I had an awful dream the other night. I had gone back a couple of years to the days when the computer business was full of rip-off artists and today's profit was all that counted. After all, no one really knew or cared whether they'd be here tomorrow.

In this dream, I was somehow transformed into a young, idealistic boy who had ridden out of school on the crest of a microcomputing craze complete with an 'O' level in computer studies. What better place to start my computer career than with local hero Paul Honey and his shop P HONEY COMPUTERS. Sadly, the P and the H had been painted rather close together on the shop sign, but this didn't seem to deter a constant flow of computer illiterates willing to part with their cash.

The first inkling I had that something was not quite right was when one of the lads -'engineers' they're called when there are customers around - was mucking about with a screwdriver and managed to put a six-inch scratch in the top of a new computer. "Rub some boot polish into that, the punter won't notice till he gets home, then we can say that he must have done it," suggested Paul, our lovable boss. Gradually disillusionment set in.

One day Paul came in quite beside himself with glee. He'd made up a sign which offered subscriptions to a range of American magazines. I really couldn't understand what was so good about this wheeze until Paul explained that he would gain credibility by advertising American magazines but, more importantly, he would be able to send the punter eight or nine issues and then ask for a renewal. Hardly anyone would remember when they took out the subscription and, if they queried it he could always blame the Americans. I was beginning to wonder whether ethics existed in the microcomputer business.

Several people came in asking for a particular word processing package. It had reached the top ten best sellers in America but had not yet reached the UK. Paul seized his opportunity and got a copy mailed to him by a friend in New York. As soon as he got it, he made ten photocopies of the manual and several copies of the disks. "That should keep us going for a bit," he said, putting the manual prominently in the middle of the shop window.
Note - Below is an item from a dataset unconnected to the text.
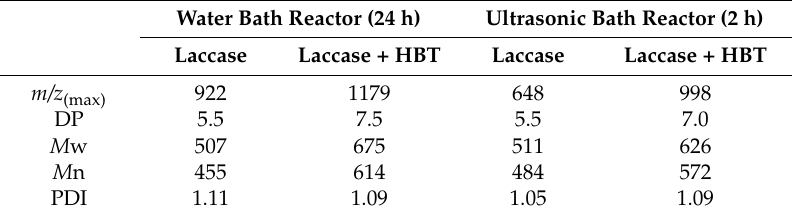
Figure 3. MALDI-TOF (Matrix-Assisted Laser Desorption/Ionization with time-of-flight) of polyaniline obtained by using: ( A1 ) Aniline + laccase + No HBT-water bath for 24 h; ( A2 ) Aniline + laccase + HBT-water bath for 24 h; ( B1 ) Aniline + laccase + No HBT-ultrasonic bath for 2 h; ( B2 ) Aniline + laccase + HBT-ultrasonic bath for 2 h. Table 1. Polyaniline characterization: M n, M w, Polydispersity (PDI), and average polymerization degree (PD) using a water bath and an ultrasonic bath reactors; the values were obtained by MALDI-TOF analysis.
Well, in a way he was right. The ten copies lasted about two hours. Everyone who enquired was given the same treatment. "I have a contract with the Americans to manufacture the disks and put them in proper manuals. Unfortunately, we were one manual short on the shipment so I've had to make a photocopy. Could you make do with that for now?" The punters were so anxious to get their hands on the product they agreed. Having hooked them thus far, Paul simply substituted pounds for dollars, saying "You can't get it cheaper, I'm the sole UK agent."

Such was the demand for a decent word processor that everyone meekly handed over their cash and rushed off to try out the programme. Word got around. Soon we were all working flat out, photocopying manuals and copying disks. By the fifth day, Paul decided to spend some of his ill gotten gains to get the manuals properly printed and bound, exactly like the American version. He started using the package as a bribe to sell machines.

"Free software with every machine" proclaimed his next banner. People flooded in. "Never knowingly undersold" his next poster screamed. Anyone who claimed that hardware was cheaper at another shop was offered more and more ripped-off software until the prices were apparently matched. As the American products started being imported by other people, he dropped the prices of the ripped-off programs until they were always about ten per cent below the cheapest.

One day we heard on the grapevine that one of the computer ranges was going to be dumped by its manufacturer. Suddenly, everyone who walked in the door was offered this particular machine as "the perfect solution" to their computing needs. Questions about support and falling sales in America were countered with "No, this sort of company just can't go out of business. It's too big." Most people fell for it. They were obviously unaware that American companies are often prepared to subject themselves to drastic surgery.

Indeed, within a fortnight of selling all the stock, the computer side of that company's business had been closed. All the poor punters with the perfect solution had to lump it. Shops with remaining stock had to sell it off at cost to keen hobbyists. Paul just treated unhappy customers with "How do you think I feel? You only got caught with one of the machines," implying he had a store room full of them.

One extremely angry customer was demanding to see Paul, in fact he had seen Paul duck into the toilet to avoid him. Paul was mumbling through the door for me to tell the man that he was out. I was just trying to decide whether to go to the customer or to resign, when I woke up.

The strange thing is that could have been true. Once.